Repeat word for word, please, only the lines from the one that includes "courtesy of Accel Lifestyle" through the final line of the data.

===== DATASET RECORDS =====

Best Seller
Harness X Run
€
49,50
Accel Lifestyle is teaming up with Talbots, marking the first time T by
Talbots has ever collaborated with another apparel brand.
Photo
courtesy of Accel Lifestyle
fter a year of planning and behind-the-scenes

=====

__TASK RESPONSE__.
courtesy of Accel Lifestyle
fter a year of planning and behind-the-scenes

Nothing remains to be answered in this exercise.